What i don't understand is : why we divide array.length /2 ? and why we do array[i] = array[array.length -1 -i]; why we need to substract 1 and i ? I am very confused with this part of code, can someone help me out ? I am very confused now.

Why do we need return array; ? If we are changing the array itself, why do we need to return it ?

I would be really pleased if someone helped me to understand it ! As I think it's important to get that part.

ADDED CODE TO JSFIDDLE: https://jsfiddle.net/31voprq1/ This is the place where i test code : http://eloquentjavascript.net/code/#4.2

Basically reverseArrayInPlace swaps values between: 1) first and last 2) second and second to last 3) so on until it reaches half the array

In the example of [1,2,3,4,5] these are the steps: [5,2,3,4,1] (first and last swapped) [5,4,3,2,1] (second and second to last swapped)

If the array has an odd number of elements (like the example above) the middle element will stay there else it will swap the two in the middle and end. Since an odd number will lead to a non int value Math.floor is used on that half value to make the iteration stop at the right index both for odd and even element length of the array.

You understand now why it stops at halfway. If it were to go all the way to the end it would restore the initial array making the whole function useless (it would reverse the reversed array).

Almost forgot your other question. Since arrays start at index 0 while the length tells the number of elements you need to subtract 1 to reach the last element. Consider an array with 1 element. Its index is 0 while the array.length gives 1. To get to that element you need length-1 which is 1-1 = 0 and it's the correct index indeed. Now for the -i part it's simple, it's what makes you reach the second to last, third to last and so on.

Lastly the return of the array is indeed redundant in my opinion since it is already been modified.

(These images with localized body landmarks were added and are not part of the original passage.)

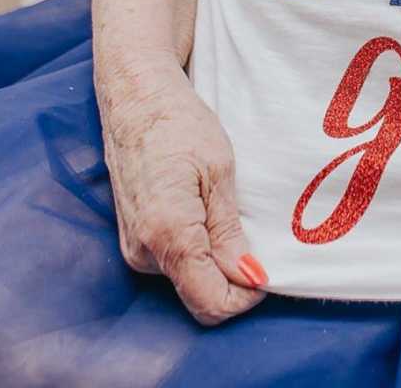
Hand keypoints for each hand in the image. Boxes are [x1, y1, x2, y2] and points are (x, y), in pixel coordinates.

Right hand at [98, 57, 267, 323]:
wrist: (135, 97)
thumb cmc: (179, 124)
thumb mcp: (219, 172)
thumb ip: (229, 232)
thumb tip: (250, 278)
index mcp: (168, 234)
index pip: (211, 303)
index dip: (246, 295)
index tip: (267, 267)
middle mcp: (143, 251)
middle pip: (200, 294)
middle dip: (232, 276)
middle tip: (251, 228)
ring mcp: (133, 247)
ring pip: (188, 279)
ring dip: (214, 260)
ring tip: (224, 209)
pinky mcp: (132, 239)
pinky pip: (173, 262)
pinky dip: (197, 249)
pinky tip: (205, 211)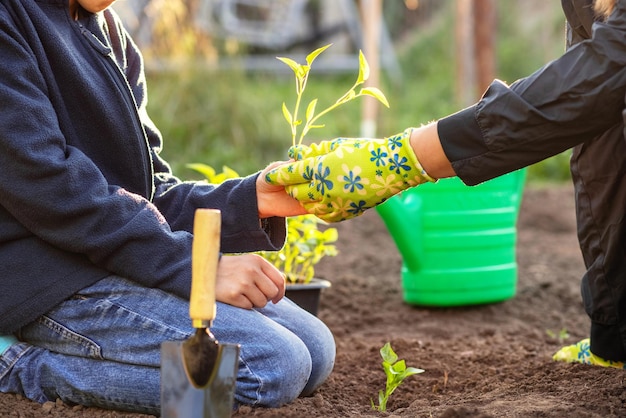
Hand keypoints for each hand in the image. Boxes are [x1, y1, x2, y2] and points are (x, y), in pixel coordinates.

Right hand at [215, 253, 285, 308]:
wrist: (205, 271)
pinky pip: (249, 307)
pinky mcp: (233, 294)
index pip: (280, 280)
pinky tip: (235, 297)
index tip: (275, 298)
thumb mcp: (248, 263)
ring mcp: (242, 282)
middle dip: (266, 297)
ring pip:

I think I understand it now, I knew that to reach last item in array we need to do array.length - 1, just got lost with the -i so i thought that maybe i misunderstood something. So If I understand it correctly now, first we assigned var old so we can store the changed array to the array that was sent in.Then we used array[i] = array[ array.length -1 -i]; to reach the last element and set it's value to array[i] ? Then we used array[array.length -1 -i] = old. to save the value to the variable old, which will store it in the array ? ( var old = array[i] ) ? did i understood it correctly ?

The old variable is used just to temporarily store a value while swapping values. If there was no old variable you would do something bad like this on the first iteration: [5,2,3,4,5]

This is because it would copy the last value into first position OVERWRITING the value 1 with value 5 so that when it looks at the value to copy into last position now there's a 5 and you got a bug in your code having lost value 1. The value in the current position has to be first stored to old so that once it gets overwritten it can still be put into the final destination.